While there were forensic blunders in the case that meant the wrong log was checked for evidence of his sending the emails, it was the physical evidence that proved his innocence – he was at another police station when they were sent.

“It's one of the hardest parts of forensics,” says May. “You can establish an email was sent from someone's email account, but you can't prove their fingerprints were on the keyboard at the time it was sent. I investigated a case where a machine had been implicated in sending pornography. The desk where it was situated had photographs of its owner's grandchildren on it – 60-year old women with grandchildren rarely distribute child pornography.”

May argues that companies need good authentication systems, strong password systems and a clause in the IT policy that makes it an offence for an employee to tell anyone their password. Physical security – in which people are restricted to areas to which they have access and nowhere else – needs to be enforced, even though there is “an English tendency” not to challenge people.

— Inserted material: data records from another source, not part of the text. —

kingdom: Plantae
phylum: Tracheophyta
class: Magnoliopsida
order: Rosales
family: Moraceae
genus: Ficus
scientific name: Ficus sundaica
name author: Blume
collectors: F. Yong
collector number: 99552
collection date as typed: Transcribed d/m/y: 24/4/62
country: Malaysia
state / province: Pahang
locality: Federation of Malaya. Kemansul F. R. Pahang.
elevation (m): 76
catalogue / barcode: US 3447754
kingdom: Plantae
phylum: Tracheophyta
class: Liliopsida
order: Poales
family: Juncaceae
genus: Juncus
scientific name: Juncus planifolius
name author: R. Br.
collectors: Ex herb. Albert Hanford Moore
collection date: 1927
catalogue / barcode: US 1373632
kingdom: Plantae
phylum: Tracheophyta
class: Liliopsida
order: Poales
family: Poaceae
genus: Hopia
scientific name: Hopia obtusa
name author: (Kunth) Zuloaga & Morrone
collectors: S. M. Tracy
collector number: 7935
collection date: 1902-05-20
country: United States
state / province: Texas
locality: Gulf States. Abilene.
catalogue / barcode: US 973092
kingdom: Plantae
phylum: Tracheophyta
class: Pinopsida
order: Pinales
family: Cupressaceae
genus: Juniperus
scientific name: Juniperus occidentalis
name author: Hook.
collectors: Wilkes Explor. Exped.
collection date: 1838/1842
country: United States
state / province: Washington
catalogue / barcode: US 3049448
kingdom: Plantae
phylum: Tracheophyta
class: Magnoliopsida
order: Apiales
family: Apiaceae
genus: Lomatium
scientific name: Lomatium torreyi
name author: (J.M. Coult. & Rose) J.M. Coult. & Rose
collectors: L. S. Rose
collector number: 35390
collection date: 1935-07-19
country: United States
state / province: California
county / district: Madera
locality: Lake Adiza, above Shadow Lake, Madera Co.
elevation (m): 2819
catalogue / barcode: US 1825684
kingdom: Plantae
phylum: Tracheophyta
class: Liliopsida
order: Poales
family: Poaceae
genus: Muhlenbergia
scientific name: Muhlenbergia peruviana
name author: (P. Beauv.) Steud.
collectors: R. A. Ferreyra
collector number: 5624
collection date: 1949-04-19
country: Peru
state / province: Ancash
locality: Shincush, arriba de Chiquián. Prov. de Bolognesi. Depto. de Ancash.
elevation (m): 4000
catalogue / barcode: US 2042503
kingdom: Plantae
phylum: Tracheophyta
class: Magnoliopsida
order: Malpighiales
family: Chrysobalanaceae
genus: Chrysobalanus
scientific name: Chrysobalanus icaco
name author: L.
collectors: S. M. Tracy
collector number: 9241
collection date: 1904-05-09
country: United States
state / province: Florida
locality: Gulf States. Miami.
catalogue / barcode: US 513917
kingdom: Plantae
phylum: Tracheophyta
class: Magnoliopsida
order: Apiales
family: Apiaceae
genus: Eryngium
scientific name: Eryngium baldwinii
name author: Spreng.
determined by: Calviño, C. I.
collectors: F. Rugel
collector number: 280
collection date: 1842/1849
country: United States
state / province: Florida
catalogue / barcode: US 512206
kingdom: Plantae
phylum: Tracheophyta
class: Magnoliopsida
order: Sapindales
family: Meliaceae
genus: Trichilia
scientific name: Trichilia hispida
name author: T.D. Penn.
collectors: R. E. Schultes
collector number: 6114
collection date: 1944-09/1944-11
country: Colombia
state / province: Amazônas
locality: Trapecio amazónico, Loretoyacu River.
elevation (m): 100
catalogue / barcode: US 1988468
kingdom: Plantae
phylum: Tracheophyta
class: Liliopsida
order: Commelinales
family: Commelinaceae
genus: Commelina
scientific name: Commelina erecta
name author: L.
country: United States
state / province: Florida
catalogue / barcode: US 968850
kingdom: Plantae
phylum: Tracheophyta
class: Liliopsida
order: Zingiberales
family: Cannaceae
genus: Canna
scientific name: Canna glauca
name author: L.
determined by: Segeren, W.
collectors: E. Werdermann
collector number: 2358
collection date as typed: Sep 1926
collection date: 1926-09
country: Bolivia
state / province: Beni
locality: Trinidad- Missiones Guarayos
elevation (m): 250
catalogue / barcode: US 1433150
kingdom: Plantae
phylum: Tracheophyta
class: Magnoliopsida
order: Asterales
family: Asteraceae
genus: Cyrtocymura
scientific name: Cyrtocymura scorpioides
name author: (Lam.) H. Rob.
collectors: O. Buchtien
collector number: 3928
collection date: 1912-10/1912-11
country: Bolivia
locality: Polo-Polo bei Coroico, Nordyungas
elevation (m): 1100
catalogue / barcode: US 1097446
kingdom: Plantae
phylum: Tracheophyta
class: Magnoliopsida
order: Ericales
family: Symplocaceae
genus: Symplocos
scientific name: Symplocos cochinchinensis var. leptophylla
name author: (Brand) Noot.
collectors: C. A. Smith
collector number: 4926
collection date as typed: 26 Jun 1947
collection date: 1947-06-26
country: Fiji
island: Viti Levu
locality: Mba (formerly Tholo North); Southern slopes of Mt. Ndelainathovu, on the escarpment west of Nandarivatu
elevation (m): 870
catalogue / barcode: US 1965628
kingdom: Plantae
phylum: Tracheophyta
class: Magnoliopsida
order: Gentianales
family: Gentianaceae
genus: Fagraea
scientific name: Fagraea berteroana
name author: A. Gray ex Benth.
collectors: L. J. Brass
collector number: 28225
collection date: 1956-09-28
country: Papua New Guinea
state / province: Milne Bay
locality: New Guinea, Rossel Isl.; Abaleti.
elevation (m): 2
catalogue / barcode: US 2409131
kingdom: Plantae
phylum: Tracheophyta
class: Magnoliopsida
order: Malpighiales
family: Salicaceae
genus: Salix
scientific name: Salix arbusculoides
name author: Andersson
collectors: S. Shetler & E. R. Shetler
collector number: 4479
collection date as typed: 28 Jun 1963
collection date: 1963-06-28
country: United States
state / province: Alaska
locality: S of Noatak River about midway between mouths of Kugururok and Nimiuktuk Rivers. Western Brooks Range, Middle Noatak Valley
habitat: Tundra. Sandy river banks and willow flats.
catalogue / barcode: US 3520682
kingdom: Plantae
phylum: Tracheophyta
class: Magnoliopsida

He recalls a company where he found a complete stranger had walked in off the street and started using a terminal – without anyone challenging them.

Most cases of internal IT abuse rarely reach trial or even tribunal because of the costs and the difficulty of proving cases. Sometimes the investigation opens a “whole can of worms”, according to May, and individuals are implicated that management had not suspected. But without the tools, the policies and the methodology, a company can do little more than grin and bear it.